# Heated/cooled 3-sided tent for exterior work in bad weather



## halliwellc (Sep 13, 2012)

I work on windows, labor-intensive restoration, but I can't work when it rains, freezes, or it's 130 degrees out. I need to build a temporary 3-sided tent and heat/cool the inside. Is this a thing that's been done before? How do I do this?


----------



## Ron6519 (Mar 28, 2007)

Do you set up scaffolding?
How high off the ground?
Ladder work would be hard to set up something rigid to maintain environment.


----------



## halliwellc (Sep 13, 2012)

Ground level.


----------



## Tom738 (Jun 1, 2010)

When you say three-sided, do you mean with the window and existing wall as the fourth side?
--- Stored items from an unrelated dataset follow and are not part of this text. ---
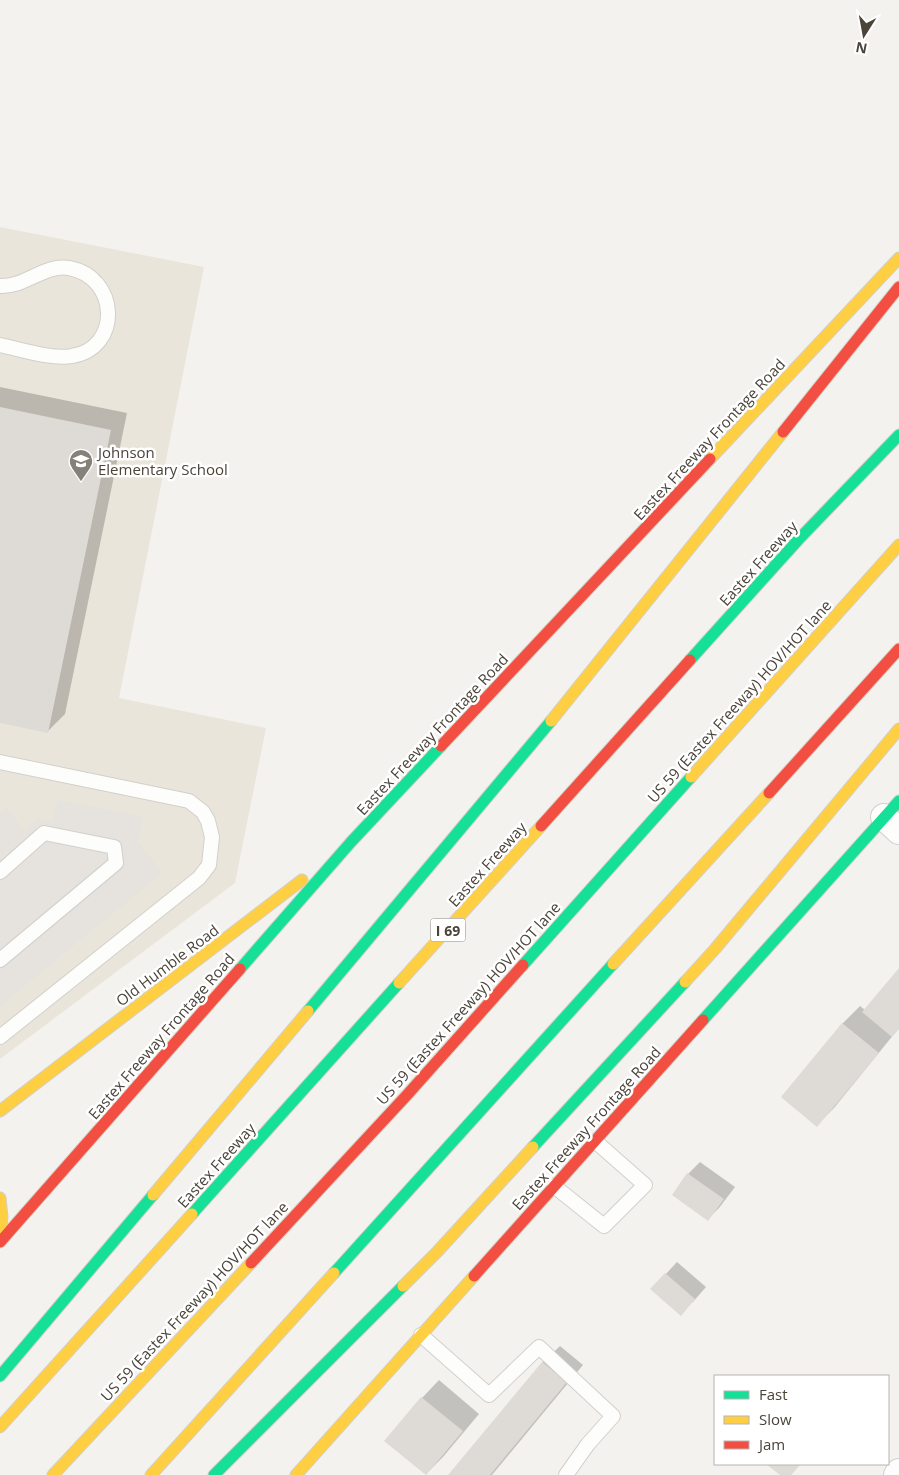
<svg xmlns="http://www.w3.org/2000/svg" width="899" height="1475" font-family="'Open Sans',sans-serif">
	<rect width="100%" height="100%" fill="#f4f2ee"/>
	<polygon fill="#eae5da" points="0,227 204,267 119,698 266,728 235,883 0,1059"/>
	<polygon fill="#e6e3df" points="58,800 143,816 138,842 162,873 0,1006 0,814 7,808 24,831 37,818 52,822"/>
	<g fill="#0003">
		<polygon points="0,387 127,413 65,714 47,732 0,722"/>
		<polygon points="899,970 899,1028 834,1108 817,1125 782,1097 843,1023 860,1006 865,1010"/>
		<polygon points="700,1162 735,1187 719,1208 708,1219 673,1195 688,1174"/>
		<polygon points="677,1262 706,1287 692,1303 652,1289"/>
		<polygon points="560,1346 583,1365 492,1475 450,1475 542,1363"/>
		<polygon points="439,1380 479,1414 443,1457 426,1474 386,1441 422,1398"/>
	</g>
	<g fill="#dedbd6">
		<polygon points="0,407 111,430 48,733 0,723"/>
		<polygon points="899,968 899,1029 892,1037 862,1012"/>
		<polygon points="842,1023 879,1053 817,1127 781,1097"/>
		<polygon points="687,1173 724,1199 708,1221 672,1195"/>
		<polygon points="665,1273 695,1299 681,1316 650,1289"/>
		<polygon points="542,1362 567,1382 490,1475 448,1475"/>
		<polygon points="421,1397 463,1431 426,1475 384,1441"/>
		<polygon points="766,1464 801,1464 791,1475 780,1475"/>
	</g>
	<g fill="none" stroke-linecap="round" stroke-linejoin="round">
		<g stroke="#d2d0cb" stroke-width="16">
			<g id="lane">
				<path d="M 0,286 C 26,287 44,264 69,268 C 119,277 122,348 72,356 C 53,360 19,349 0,345"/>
				<polyline points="0,762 189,801 203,812 208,821 212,837 209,865 199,878 0,1037"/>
				<polyline points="0,872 44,833 114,847 116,863 0,960"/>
				<polyline points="554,1186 604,1226 645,1185 595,1141"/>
				<polyline points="421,1335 489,1395 539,1347 613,1416 588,1444 566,1475"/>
			</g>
		</g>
		<g stroke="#d2d0cb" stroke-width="28">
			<g id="street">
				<polyline points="884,817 899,831"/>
				<polyline points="897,1475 899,1472"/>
			</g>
		</g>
		<g stroke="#d3cfc5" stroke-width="13">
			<g id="fast">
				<polyline points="690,660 799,539 899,435"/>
				<polyline points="523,965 691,777"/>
				<polyline points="240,969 351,842 441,746"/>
				<polyline points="308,1011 551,721"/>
				<polyline points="703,1020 899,801"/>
				<polyline points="533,1147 685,982"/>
				<polyline points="192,1214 399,983"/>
				<polyline points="334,1273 613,964"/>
				<polyline points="0,1376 153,1195"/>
				<polyline points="214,1475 403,1286"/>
			</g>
		</g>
		<g stroke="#d3cfc5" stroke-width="13">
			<g id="slow">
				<polyline points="710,459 899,258"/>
				<polyline points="551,721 783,432"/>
				<polyline points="691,777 899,545"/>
				<polyline points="613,964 769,793"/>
				<polyline points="685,982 715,949 899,729"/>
				<polyline points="399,983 541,826"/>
				<polyline points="0,1111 302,880"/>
				<polyline points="153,1195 308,1011"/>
				<polyline points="0,1198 2,1217 0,1237"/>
				<polyline points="403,1286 437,1252 533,1147"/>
				<polyline points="0,1427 192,1214"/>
				<polyline points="53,1475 251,1263"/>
				<polyline points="151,1475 334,1273"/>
				<polyline points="296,1475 474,1276"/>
			</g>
		</g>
		<g stroke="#d3cfc5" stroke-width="13">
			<g id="jam">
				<polyline points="783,432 899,287"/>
				<polyline points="441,746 710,459"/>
				<polyline points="769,793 899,649"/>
				<polyline points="541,826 690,660"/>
				<polyline points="0,1242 240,969"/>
				<polyline points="251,1263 407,1095 523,965"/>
				<polyline points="474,1276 703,1020"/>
			</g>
		</g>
		<use href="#lane" stroke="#fdfdfc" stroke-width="14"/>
		<use href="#street" stroke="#fdfdfc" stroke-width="26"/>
		<use href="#fast" stroke="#16e098" stroke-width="11"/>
		<use href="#slow" stroke="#ffcf43" stroke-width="11"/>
		<use href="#jam" stroke="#f24e42" stroke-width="11"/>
	</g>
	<defs>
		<g id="school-pin" transform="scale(1.25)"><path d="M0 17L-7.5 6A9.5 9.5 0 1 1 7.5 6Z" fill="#868178" stroke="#fff"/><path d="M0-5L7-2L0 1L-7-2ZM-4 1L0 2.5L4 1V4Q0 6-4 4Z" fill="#fff"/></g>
	</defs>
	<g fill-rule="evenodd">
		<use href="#school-pin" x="81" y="461"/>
	</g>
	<g text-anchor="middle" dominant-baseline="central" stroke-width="5" stroke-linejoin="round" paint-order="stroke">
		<rect fill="#fff" stroke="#817c74" stroke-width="1" x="430.5" y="918.5" width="35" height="23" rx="4"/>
		<g font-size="14" font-weight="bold" fill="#4b4439">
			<text x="448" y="930">I 69</text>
		</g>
		<g font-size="15" fill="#4b4439" stroke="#fff">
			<text transform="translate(709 439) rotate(-47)">Eastex Freeway Frontage Road</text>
			<text transform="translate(758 563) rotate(-48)">Eastex Freeway</text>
			<text transform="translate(739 701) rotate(-48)">US 59 (Eastex Freeway) HOV/HOT lane</text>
			<text transform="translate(432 734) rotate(-47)">Eastex Freeway Frontage Road</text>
			<text transform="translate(487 864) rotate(-48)">Eastex Freeway</text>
			<text transform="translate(167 965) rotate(-37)">Old Humble Road</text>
			<text transform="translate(468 1003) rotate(-48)">US 59 (Eastex Freeway) HOV/HOT lane</text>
			<text transform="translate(161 1036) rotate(-49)">Eastex Freeway Frontage Road</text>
			<text transform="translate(586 1128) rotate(-48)">Eastex Freeway Frontage Road</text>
			<text transform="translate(216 1165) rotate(-48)">Eastex Freeway</text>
			<text transform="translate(194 1301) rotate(-47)">US 59 (Eastex Freeway) HOV/HOT lane</text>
		</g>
		<g font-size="15" fill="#4b4439" stroke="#fff" text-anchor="start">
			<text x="98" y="452">Johnson<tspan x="98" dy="17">Elementary School</tspan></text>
		</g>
	</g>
	<rect x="714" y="1375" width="175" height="90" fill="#ffffff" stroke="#b7b4b0"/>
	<rect x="724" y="1391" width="25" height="8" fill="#16e098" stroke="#b7b4b0"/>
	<text x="759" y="1400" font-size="15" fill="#4b4439">Fast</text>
	<rect x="724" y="1416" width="25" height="8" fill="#ffcf43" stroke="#b7b4b0"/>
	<text x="759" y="1425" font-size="15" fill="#4b4439">Slow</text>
	<rect x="724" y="1441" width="25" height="8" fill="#f24e42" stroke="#b7b4b0"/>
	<text x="759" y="1450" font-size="15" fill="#4b4439">Jam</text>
	<g transform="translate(864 35) rotate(191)" stroke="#ffffff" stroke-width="4" paint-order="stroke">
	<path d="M0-4L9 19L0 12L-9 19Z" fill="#4b4439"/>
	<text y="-8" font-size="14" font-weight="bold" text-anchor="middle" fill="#4b4439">N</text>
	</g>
</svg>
If so, I see no reason why you couldn't do it, but exactly what you do depends on the environment and your budget. For example, 140 degrees out might call for putting alluminet or agricultural shade cloth over your structure. A costco barn (i.e. a carport) is relatively quick if there's enough space to put one up but is probably a bigger area than you need, and whatever you put out you may need to heat or cool. I would do some serious searching online and you may find a smaller version that's easy to adapt for the use you want. Or maybe an easy-to-assemble shed you can leave a wall of of, or something.


----------



## Ron6519 (Mar 28, 2007)

halliwellc said:


> Ground level.


They sell canopies you can use for this. The frame collapses for storage and it comes with sides you can choose to install. I got one from Costco for under $150.00.
It can be anchored to the ground if need be.


----------



## fireguy (May 3, 2007)

http://www.contractortalk.com/

Try the above if you are a contractor. If you are not a contractor, be for warned, they can be a tough crowd.


----------



## Tom738 (Jun 1, 2010)

halliwellc said:


> I work on windows, labor-intensive restoration, but I can't work when it rains, freezes, or it's 130 degrees out. I need to build a temporary 3-sided tent and heat/cool the inside. Is this a thing that's been done before? How do I do this?


I've also heard they do this sometimes for exterior commercial painting in the New York area, for example, but that it's rarely done on the residential side. Of course, extensive work on a single window rather than doing the entire side of a building probably makes it more practical.


----------